As South Sudan’s independence approached two years ago, war was reignited to the north of the new border. A string of failed promises and a disputed state election were the trigger, pitching the SPLA-North rebels against Khartoum. With other rebel groups, they have declared their intention to overthrow the Sudanese regime of President Bashir.
Khartoum’s response has been to unleash an aerial bombardment that human rights groups say might constitute a crime against humanity.
The hospital admissions book is evidence of the civilian cost of the conflict. Over the past two years the hospital has treated more than a thousand wounded, the youngest a nine-month-old girl, the oldest a man of 75.
Among the patients admitted earlier this month were shot civilians and wounded rebel soldiers: a 12-year-old boy left incontinent by a bullet, a teenager recovering from a chest wound, a soldier with a missing right hand and another with his fractured leg in traction.
Across the sandy courtyard, the female ward was little better. Hawatif Dalamia, 38, was peppered with shrapnel as she was caught up in a recent battle. “There was a lot of shooting then government soldiers fired a bomb into the house,” she said. “I was injured and couldn’t move. I thought death would come.”

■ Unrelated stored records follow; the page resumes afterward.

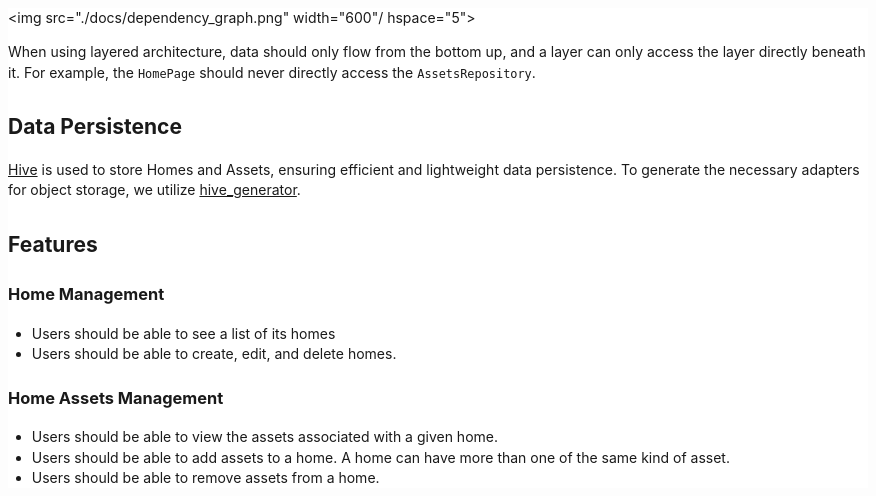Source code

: <img src="./docs/dependency_graph.png" width="600"/ hspace="5"> 
<p>

When using layered architecture, data should only flow from the bottom up, and a layer can only access the layer directly beneath it. For example, the `HomePage` should never directly access the `AssetsRepository`.

## Data Persistence
[Hive](https://pub.dev/packages/hive) is used to store Homes and Assets, ensuring efficient and lightweight data persistence. To generate the necessary adapters for object storage, we utilize [hive_generator](https://pub.dev/packages/hive_generator).

## Features

### Home Management
- Users should be able to see a list of its homes
- Users should be able to create, edit, and delete homes.

### Home Assets Management
- Users should be able to view the assets associated with a given home.
- Users should be able to add assets to a home. A home can have more than one of the same kind of asset.
- Users should be able to remove assets from a home.
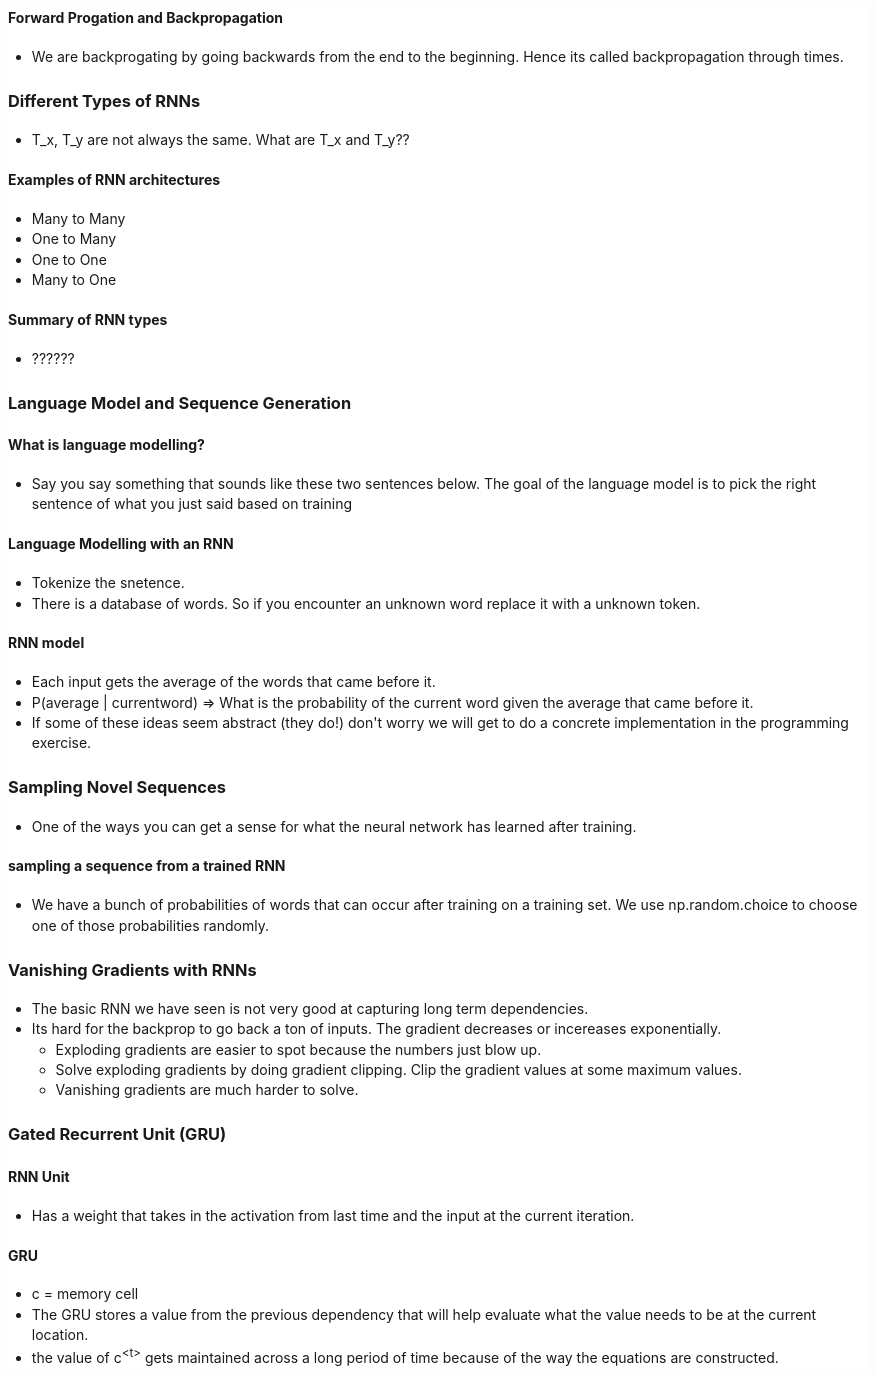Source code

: #### Forward Progation and Backpropagation
- We are backprogating by going backwards from the end to the beginning. Hence its called backpropagation through times.
### Different Types of RNNs
- T_x, T_y are not always the same. What are T_x and T_y??
#### Examples of RNN architectures
- Many to Many
- One to Many
- One to One
- Many to One
#### Summary of RNN types
- ??????
### Language Model and Sequence Generation
#### What is language modelling?
- Say you say something that sounds like these two sentences below. The goal of the language model is to pick the right sentence of what you just said based on training
#### Language Modelling with an RNN
- Tokenize the snetence.
- There is a database of words. So if you encounter an unknown word replace it with a unknown token.
#### RNN model
- Each input gets the average of the words that came before it.
- P(average | currentword) => What is the probability of the current word given the average that came before it.
- If some of these ideas seem abstract (they do!) don't worry we will get to do a concrete implementation in the programming exercise.
### Sampling Novel Sequences
- One of the ways you can get a sense for what the neural network has learned after training.
#### sampling a sequence from a trained RNN
- We have a bunch of probabilities of words that can occur after training on a training set. We use np.random.choice to choose one of those probabilities randomly.
### Vanishing Gradients with RNNs
- The basic RNN we have seen is not very good at capturing long term dependencies.
- Its hard for the backprop to go back a ton of inputs. The gradient decreases or incereases exponentially.
  - Exploding gradients are easier to spot because the numbers just blow up.
  - Solve exploding gradients by doing gradient clipping. Clip the gradient values at some maximum values.
  - Vanishing gradients are much harder to solve.
### Gated Recurrent Unit (GRU)
#### RNN Unit
- Has a weight that takes in the activation from last time and the input at the current iteration.
#### GRU
- c = memory cell
- The GRU stores a value from the previous dependency that will help evaluate what the value needs to be at the current location.
- the value of c<sup>\<t\></sup> gets maintained across a long period of time because of the way the equations are constructed.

Instead, rebel troops took Ms Dalamia to the hospital, where she is recovering. But she has no idea what became of her husband and children. “My family is scattered, I am all alone,” she said.
In the children’s ward, Osman and Absus sat together with bandaged legs and crutches. The boys, aged 9 and 11, had been shot during battles. “I don’t know why they shot us, I am just a kid,” Absus said.

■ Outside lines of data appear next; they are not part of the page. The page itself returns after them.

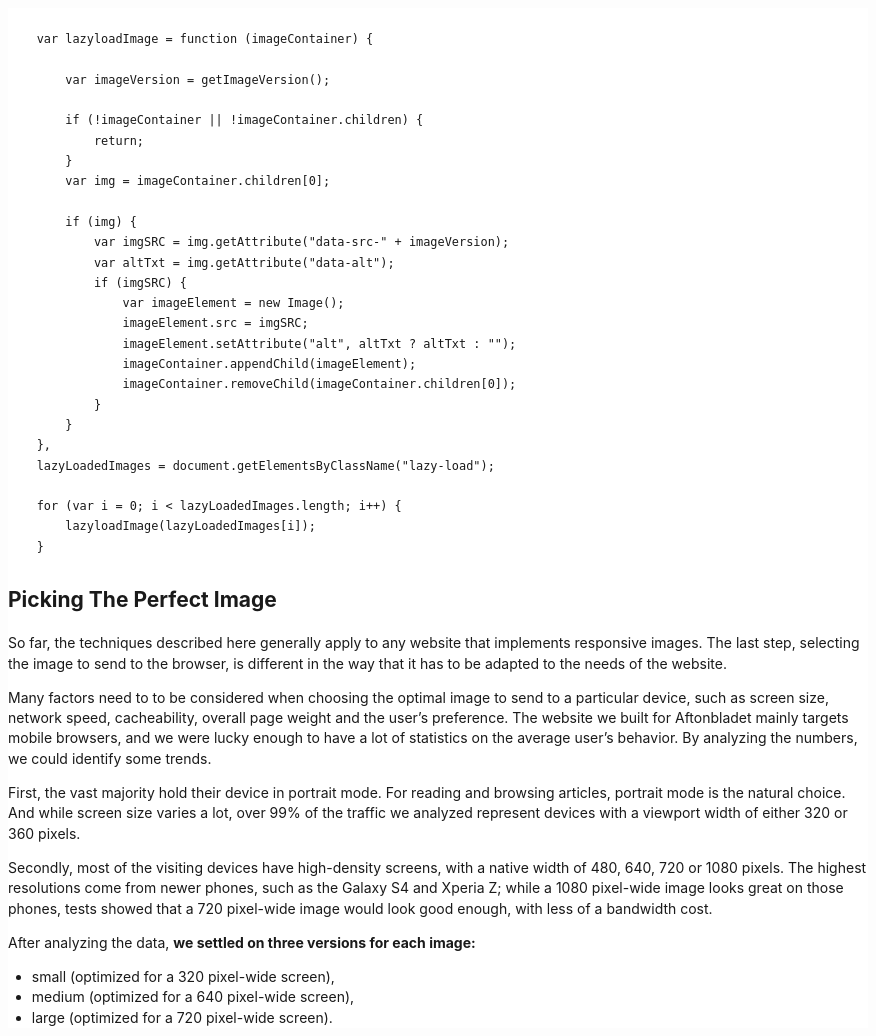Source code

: <pre><code class="language-javascript">
    var lazyloadImage = function (imageContainer) {

        var imageVersion = getImageVersion();

        if (!imageContainer || !imageContainer.children) {
            return;
        }
        var img = imageContainer.children[0];

        if (img) {
            var imgSRC = img.getAttribute("data-src-" + imageVersion);
            var altTxt = img.getAttribute("data-alt");
            if (imgSRC) {
                var imageElement = new Image();
                imageElement.src = imgSRC;
                imageElement.setAttribute("alt", altTxt ? altTxt : "");
                imageContainer.appendChild(imageElement);
                imageContainer.removeChild(imageContainer.children[0]);
            }
        }
    },
    lazyLoadedImages = document.getElementsByClassName("lazy-load");

    for (var i = 0; i &lt; lazyLoadedImages.length; i++) {
        lazyloadImage(lazyLoadedImages[i]);
    }
</code></pre>

## Picking The Perfect Image

So far, the techniques described here generally apply to any website that implements responsive images. The last step, selecting the image to send to the browser, is different in the way that it has to be adapted to the needs of the website.

Many factors need to to be considered when choosing the optimal image to send to a particular device, such as screen size, network speed, cacheability, overall page weight and the user’s preference. The website we built for Aftonbladet mainly targets mobile browsers, and we were lucky enough to have a lot of statistics on the average user’s behavior. By analyzing the numbers, we could identify some trends.

First, the vast majority hold their device in portrait mode. For reading and browsing articles, portrait mode is the natural choice. And while screen size varies a lot, over 99% of the traffic we analyzed represent devices with a viewport width of either 320 or 360 pixels.

Secondly, most of the visiting devices have high-density screens, with a native width of 480, 640, 720 or 1080 pixels. The highest resolutions come from newer phones, such as the Galaxy S4 and Xperia Z; while a 1080 pixel-wide image looks great on those phones, tests showed that a 720 pixel-wide image would look good enough, with less of a bandwidth cost.

After analyzing the data, <strong>we settled on three versions for each image:</strong>

*   small (optimized for a 320 pixel-wide screen),
*   medium (optimized for a 640 pixel-wide screen),
*   large (optimized for a 720 pixel-wide screen).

The hospital is the only one in a region nearly the size of England. Until the outbreak of war, Tom Catena, 49, an American missionary and the hospital’s medical director since it opened five years ago, was used to dealing with hernias, malaria and malnutrition. “We converted into a M.A.S.H. unit overnight,” he said.
There has been scant let-up since the wounded began to arrive in June 2011. In a village in the shadow of a towering black stone massif, another victim, Bibiana, 9, slumps in a wheelchair. She is paralysed from the waist down. She too was struck by a bomb, dropped from Antonovs, whose fearful drone can be heard every day over the Nuba Mountains.